The PhD project is focused on the dynamics of low dimensional open many-body quantum systems and quantum field theories.

The significance of low dimensional quantum systems stems from various different aspects. On the one hand, the low dimensionality enhances quantum fluctuations, so these systems are often strongly correlated. On the other hand, distinguished members of this group of models are the so-called integrable systems which allow for a non-perturbative or exact description. Apart from their theoretical significance, these systems can be studied experimentally both in condensed matter systems (spin chains, carbon nanotubes etc.), and with trapped ultra-cold atoms. Quantum field theories provide the low-energy effective description of many-body systems in the vicinity of a critical point. In one spatial dimension, the powerful technique of bosonisation can be used to capture the low energy properties in terms of a bosonic field theory.

In real experiments, the systems under investigations are almost always open, so for a proper theoretical description we should be able to describe the effects of dissipation and dephasing. Moreover, as recent experimental and theoretical works revealed, dissipation can be a useful tool or probe, and controlled coupling to the environment can even create new states of matter.  The effects of monitoring, measurements, and feedback can lead to novel dynamical phases and to exotic non-equilibrium steady states (NESS).

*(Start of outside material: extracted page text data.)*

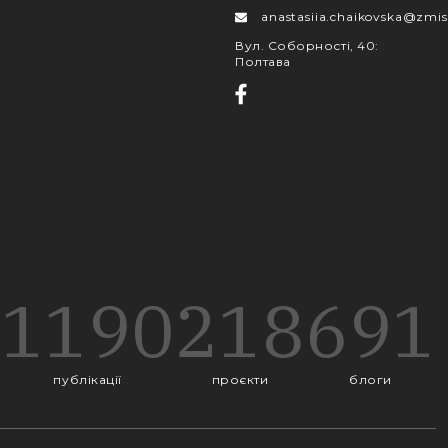
anastasiia.chaikovska@zmis
Вул. Соборності, 40
:
Полтава
1190
218
691
публікації
проєкти
блоги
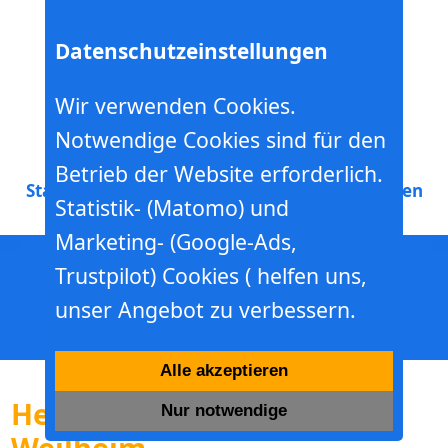
Datenschutzeinstellungen
Wir verwenden Cookies.
Notwendige Cookies sind für den
Hebebühnen- Minikranverleih
Betrieb der Website erforderlich.
Start
Mieten
Werkstatt
Schulung
Baumschneiden
Statistik- (Matomo) und
Marketing- (Google-Ads,
Trustpilot) Cookies ( helfen uns,
unser Angebot zu verbessern.
Alle akzeptieren
Hebebühnen mieten in
Nur notwendige
Weilheim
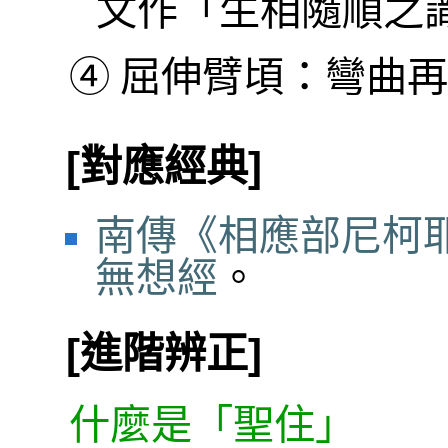
文作「生相隨順之
④
屈伸臂頃：彎曲再
[對應經典]
南傳《相應部尼柯耶
無想經
。
[進階辨正]
什麼是「聖住」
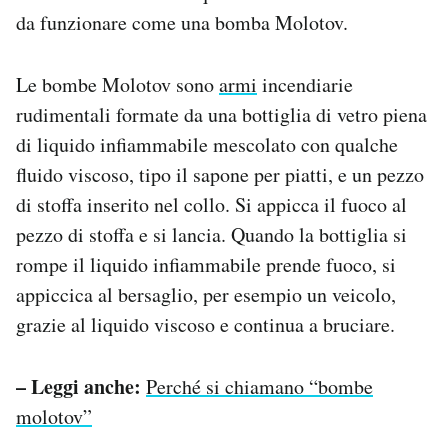
da funzionare come una bomba Molotov.
Le bombe Molotov sono
armi
incendiarie
rudimentali formate da una bottiglia di vetro piena
di liquido infiammabile mescolato con qualche
fluido viscoso, tipo il sapone per piatti, e un pezzo
di stoffa inserito nel collo. Si appicca il fuoco al
pezzo di stoffa e si lancia. Quando la bottiglia si
rompe il liquido infiammabile prende fuoco, si
appiccica al bersaglio, per esempio un veicolo,
grazie al liquido viscoso e continua a bruciare.
– Leggi anche:
Perché si chiamano “bombe
molotov”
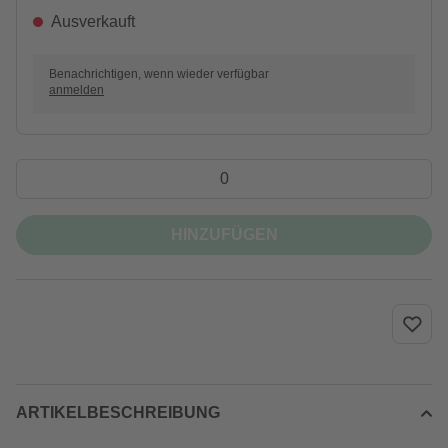
Ausverkauft
Benachrichtigen, wenn wieder verfügbar
anmelden
HINZUFÜGEN
ARTIKELBESCHREIBUNG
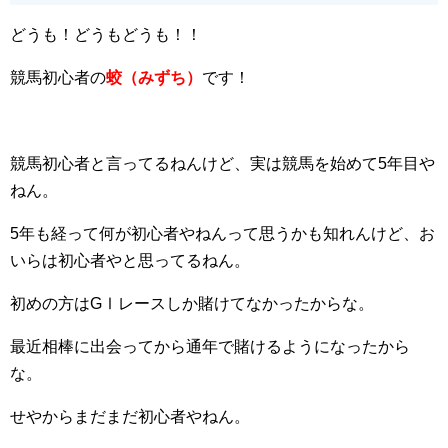
どうも！どうもどうも！！
競馬初心者の
蛟（みずち）
です！
競馬初心者と言ってるねんけど、実は競馬を始めて5年目や
ねん。
5年も経って何が初心者やねんって思うかも知れんけど、お
いらは初心者やと思ってるねん。
初めの方はGⅠレースしか賭けてなかったからな。
最近相棒に出会ってから通年で賭けるようになったから
な。
せやからまだまだ初心者やねん。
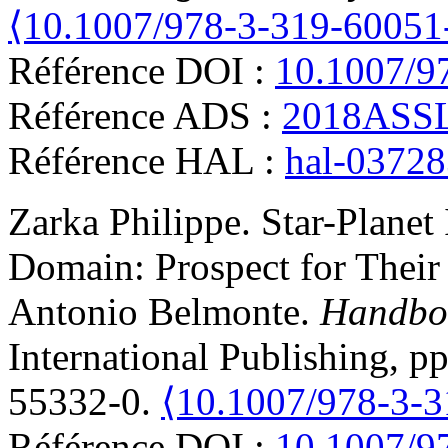
⟨10.1007/978-3-319-60051
Référence DOI :
10.1007/9
Référence ADS :
2018ASSL
Référence HAL :
hal-0372
Zarka
Philippe
.
Star-Planet 
Domain: Prospect for Their
Antonio Belmonte.
Handboo
International Publishing, 
55332-0.
⟨10.1007/978-3-
Référence DOI :
10.1007/9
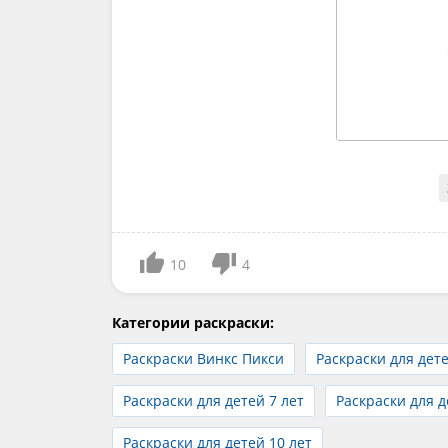
10
4
Категории раскраски:
Раскраски Винкс Пикси
Раскраски для дете
Раскраски для детей 7 лет
Раскраски для д
Раскраски для детей 10 лет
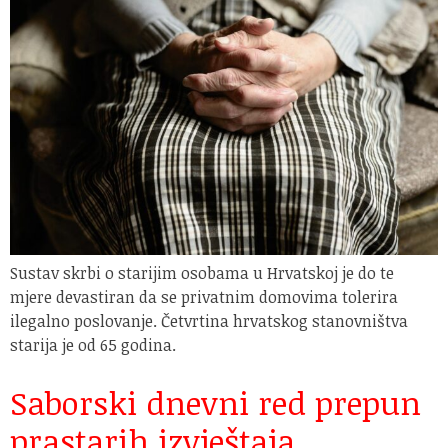
Sustav skrbi o starijim osobama u Hrvatskoj je do te
mjere devastiran da se privatnim domovima tolerira
ilegalno poslovanje. Četvrtina hrvatskog stanovništva
starija je od 65 godina.
Saborski dnevni red prepun
prastarih izvještaja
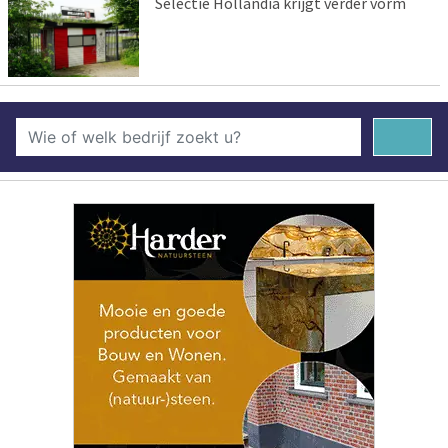
Selectie Hollandia krijgt verder vorm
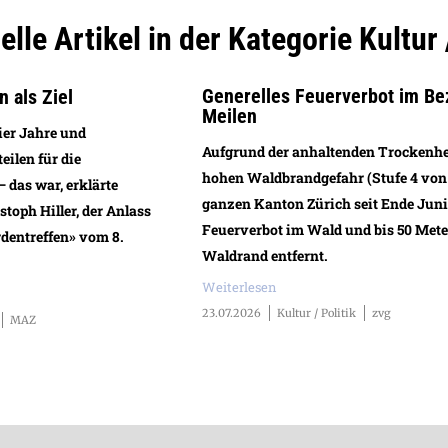
lle Artikel in der Kategorie Kultur 
Generelles Feuerverbot im Be
n als Ziel
Meilen
ier Jahre und
Aufgrund der anhaltenden Trockenhe
eilen für die
hohen Waldbrandgefahr (Stufe 4 von 5
das war, erklärte
ganzen Kanton Zürich seit Ende Juni
toph Hiller, der Anlass
Feuerverbot im Wald und bis 50 Met
dentreffen» vom 8.
Waldrand entfernt.
Weiterlesen
23.07.2026
Kultur / Politik
zvg
MAZ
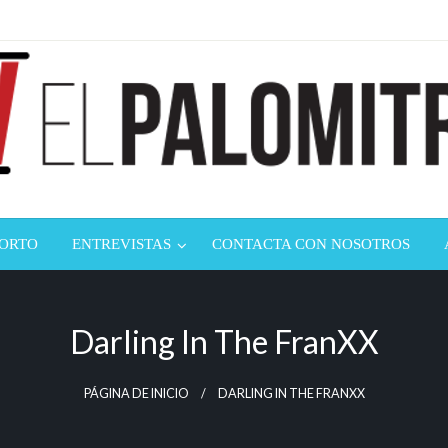
ndustria de cine española y latinoamericana
mitrón
CORTO
ENTREVISTAS
CONTACTA CON NOSOTROS
Darling In The FranXX
PÁGINA DE INICIO
DARLING IN THE FRANXX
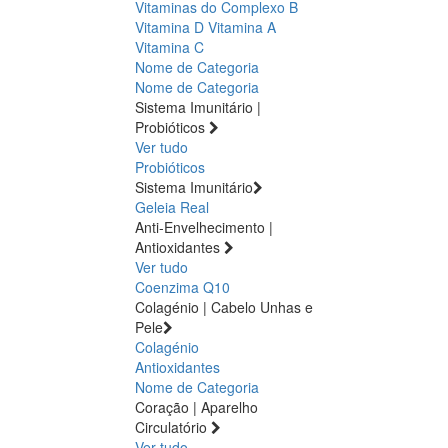
Vitaminas do Complexo B
Vitamina D
Vitamina A
Vitamina C
Nome de Categoria
Nome de Categoria
Sistema Imunitário |
Probióticos
Ver tudo
Probióticos
Sistema Imunitário
Geleia Real
Anti-Envelhecimento |
Antioxidantes
Ver tudo
Coenzima Q10
Colagénio | Cabelo Unhas e
Pele
Colagénio
Antioxidantes
Nome de Categoria
Coração | Aparelho
Circulatório
Ver tudo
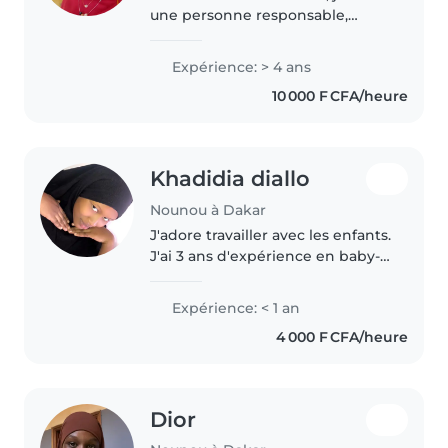
une personne responsable,
sportive et empathique, avec 4
ans d'expérience auprès des
Expérience: > 4 ans
bébés et des tout-petits. Titulaire
10 000 F CFA/heure
d'un diplôme de premiers
secours,..
Khadidia diallo
Nounou à Dakar
J'adore travailler avec les enfants.
J'ai 3 ans d'expérience en baby-
sitting, principalement avec des
bébés et des enfants en bas âge.
Expérience: < 1 an
J'ai également de l'expérience
4 000 F CFA/heure
avec les enfants..
Dior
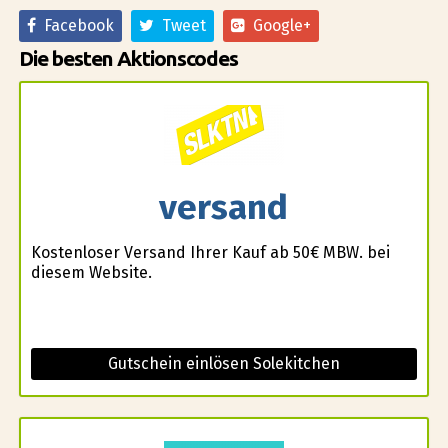
Facebook
Tweet
Google+
Die besten Aktionscodes
versand
Kostenloser Versand Ihrer Kauf ab 50€ MBW. bei
diesem Website.
Gutschein einlösen Solekitchen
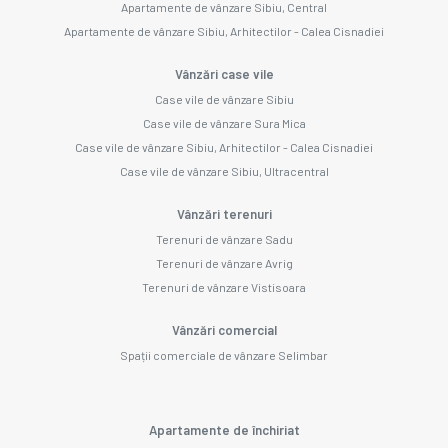
Apartamente de vânzare Sibiu, Central
Apartamente de vânzare Sibiu, Arhitectilor - Calea Cisnadiei
Vânzări case vile
Case vile de vânzare Sibiu
Case vile de vânzare Sura Mica
Case vile de vânzare Sibiu, Arhitectilor - Calea Cisnadiei
Case vile de vânzare Sibiu, Ultracentral
Vânzări terenuri
Terenuri de vânzare Sadu
Terenuri de vânzare Avrig
Terenuri de vânzare Vistisoara
Vânzări comercial
Spații comerciale de vânzare Selimbar
Apartamente de închiriat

The goal of the project is to implement existing methods as well as to develop new tools to study low dimensional open (dissipative, monitored, driven, etc.) quantum systems. The project will mainly focus on the less studied case of quantum field theories and aims at describing their dynamics and characterising their NESS states. The PhD student will learn and apply different theoretical and numerical techniques, such as the implementation of the Lindblad equation and the quantum trajectories formalism in Hamiltonian truncation approaches.